I migliori libri nella Regina delle Dolomiti

È “Malanottata”, il romanzo di Giuseppe Di Piazza, pubblicato da HarperCollins Italia, il vincitore della Ottava Edizione del Premio Cortina d’Ampezzo. Mentre il Premio della Montagna Cortina dAmpezzo, anch’esso consegnato oggi nella grande celebrazione cortinese, va a “Verso un nuovo mattino” di Enrico Camanni, pubblicato da Laterza.

 

Sono i due vincitori assoluti del riconoscimento letterario intitolato alla Regina delle Dolomiti. Gli ulteriori finalisti del Premio erano, nella sezione narrativa italiana, Omar Di Monopoli, autore di Nella perfida terra di Dio (Adelphi); e Adalberto Maria Merli, autore di Mangereta (La nave di Teseo).
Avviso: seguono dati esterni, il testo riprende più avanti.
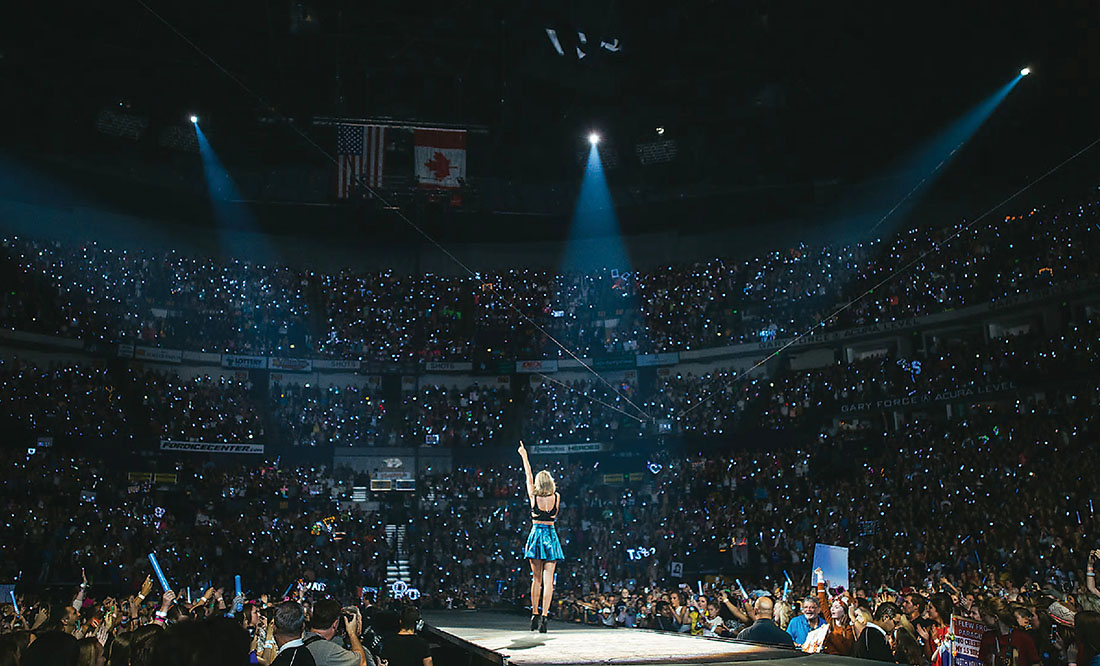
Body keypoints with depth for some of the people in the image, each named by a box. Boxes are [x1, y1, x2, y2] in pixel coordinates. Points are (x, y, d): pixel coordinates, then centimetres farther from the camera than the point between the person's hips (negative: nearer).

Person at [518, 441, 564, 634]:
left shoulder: (533, 496, -5)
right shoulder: (556, 498, -2)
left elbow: (528, 476, 8)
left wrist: (524, 456, 20)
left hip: (536, 534, 0)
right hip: (551, 535, 0)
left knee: (536, 578, 11)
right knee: (548, 580, -4)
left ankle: (534, 614, 12)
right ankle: (544, 615, -13)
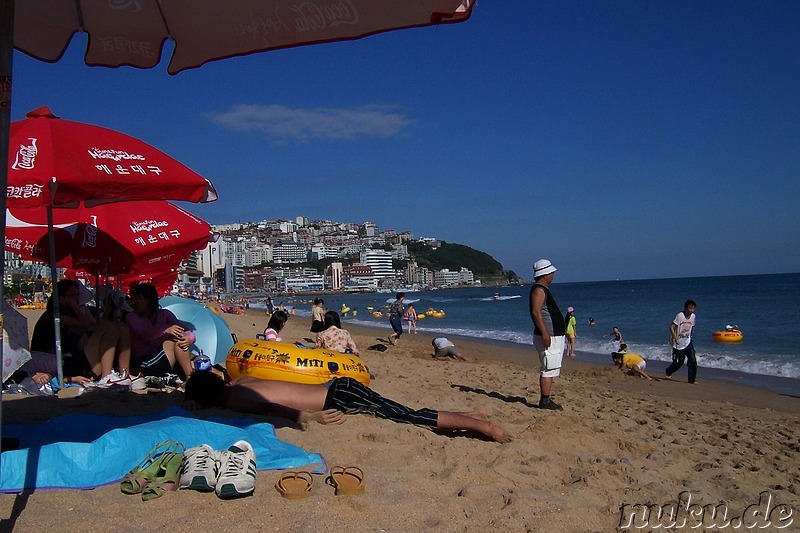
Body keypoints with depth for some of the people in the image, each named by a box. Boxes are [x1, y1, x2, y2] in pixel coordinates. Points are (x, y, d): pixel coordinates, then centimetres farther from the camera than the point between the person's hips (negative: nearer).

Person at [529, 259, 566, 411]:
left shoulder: (544, 289, 18)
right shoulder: (538, 289, -14)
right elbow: (536, 311, -23)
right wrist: (544, 333, -27)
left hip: (555, 336, 11)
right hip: (548, 337, -11)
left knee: (551, 370, 13)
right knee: (548, 370, -9)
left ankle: (546, 400, 18)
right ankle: (544, 401, -5)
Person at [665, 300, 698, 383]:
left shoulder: (693, 316, 1)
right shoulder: (679, 315, -16)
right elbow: (671, 327, -19)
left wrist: (689, 336, 17)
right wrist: (675, 337, -27)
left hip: (688, 343, 5)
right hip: (679, 344, -5)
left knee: (693, 361, -7)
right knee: (679, 362, 3)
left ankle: (692, 380, 2)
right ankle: (668, 372, 31)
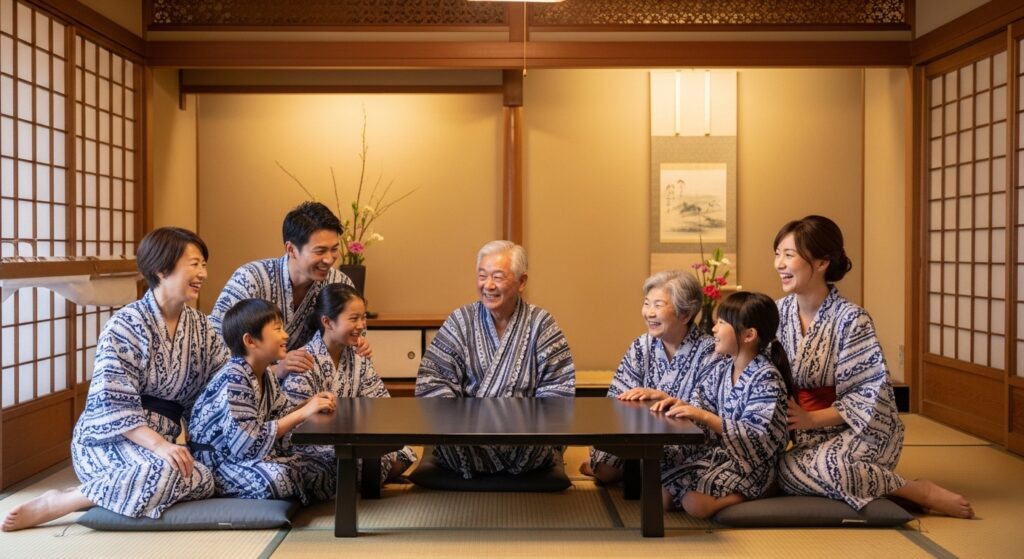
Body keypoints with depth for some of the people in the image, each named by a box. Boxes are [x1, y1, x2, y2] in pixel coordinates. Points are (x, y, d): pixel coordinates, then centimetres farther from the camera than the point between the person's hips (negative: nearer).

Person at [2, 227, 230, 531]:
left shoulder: (199, 326, 10)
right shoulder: (127, 324, -10)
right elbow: (113, 403, -16)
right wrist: (158, 444, -28)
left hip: (160, 442, 6)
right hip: (108, 440, -6)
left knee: (202, 481, -26)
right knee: (164, 472, -37)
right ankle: (53, 504, -21)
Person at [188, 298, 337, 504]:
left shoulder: (266, 375, 5)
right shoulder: (234, 380, -24)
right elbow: (247, 443, -31)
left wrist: (310, 403, -9)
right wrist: (303, 413, -27)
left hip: (257, 454, 9)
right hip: (219, 461, -9)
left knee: (328, 462, 4)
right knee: (277, 477, -36)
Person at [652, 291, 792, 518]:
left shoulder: (766, 378, -16)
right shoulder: (720, 369, 6)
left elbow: (757, 437, -23)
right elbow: (700, 404, 12)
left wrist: (705, 417, -28)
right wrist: (682, 405, -12)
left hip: (749, 463, -7)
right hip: (715, 452, 7)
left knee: (695, 504, -27)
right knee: (660, 496, -6)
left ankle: (745, 494, -2)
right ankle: (732, 491, 7)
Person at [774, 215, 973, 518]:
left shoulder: (850, 319, -17)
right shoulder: (780, 311, 0)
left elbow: (870, 394, -16)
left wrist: (812, 419, -20)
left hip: (866, 428, -5)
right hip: (811, 434, 5)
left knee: (792, 471, -30)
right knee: (785, 471, -26)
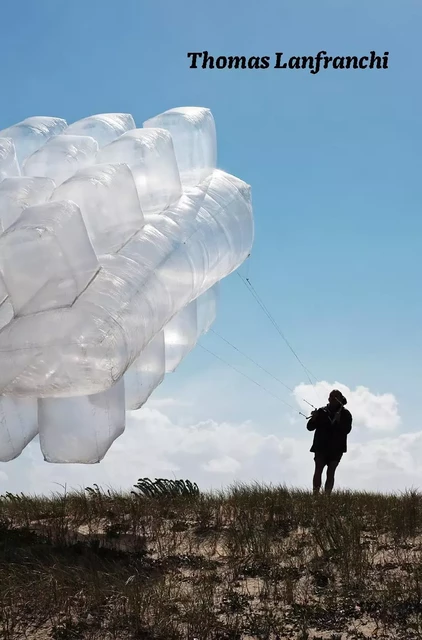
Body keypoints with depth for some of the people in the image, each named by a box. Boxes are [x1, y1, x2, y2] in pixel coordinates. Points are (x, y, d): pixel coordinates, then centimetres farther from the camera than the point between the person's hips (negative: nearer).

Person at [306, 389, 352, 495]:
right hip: (321, 446, 0)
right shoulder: (322, 412, 6)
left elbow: (347, 430, -9)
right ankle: (315, 493, -14)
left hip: (336, 448, 0)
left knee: (331, 472, -1)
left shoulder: (345, 414, 4)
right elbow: (310, 427, 5)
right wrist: (313, 419, -15)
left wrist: (338, 422, -24)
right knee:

Per il Premio della Montagna, La manutenzione dei sensi di Franco Faggiani (Fazi) e Il diavolo generoso di Alfredo Paluselli (Ed. Dolomiti).

 

Ha vinto il Premio Cortina Giuseppe Di Piazza con il romanzo “Malanottata” (HarperCollins Italia). “Un romanzo a cavallo di molti generi, plurigenere potremmo dire, dato che mescola il giallo investigativo classico con il romanzo d’amore e con quello d’ambiente e sfondo sicilian-mafiologico - si legge nella motivazione. “Di Piazza ha costruito un romanzo di sottigliezze siciliane e di acuta nostalgia per un’epoca, oltre che per la propria giovinezza, entrambe perdute”.

 

I Giurati del Premio della Montagna hanno premiato il libro di Enrico Camanni, “Verso un nuovo mattino” (Laterza). “Il libro di una grande speranza, l’utopia di una generazione troppo presto perduta. Col passo di chi ha trovato nelle Alpi il luogo delle emozioni e l’avventura di una narrazione continua, Camanni ritorna di continuo su un’esperienza vissuta, ancorandola agli eventi del tempo e ai protagonisti di una cultura libertaria della montagna destinata a scomparire più tardi nella logica del mercato”.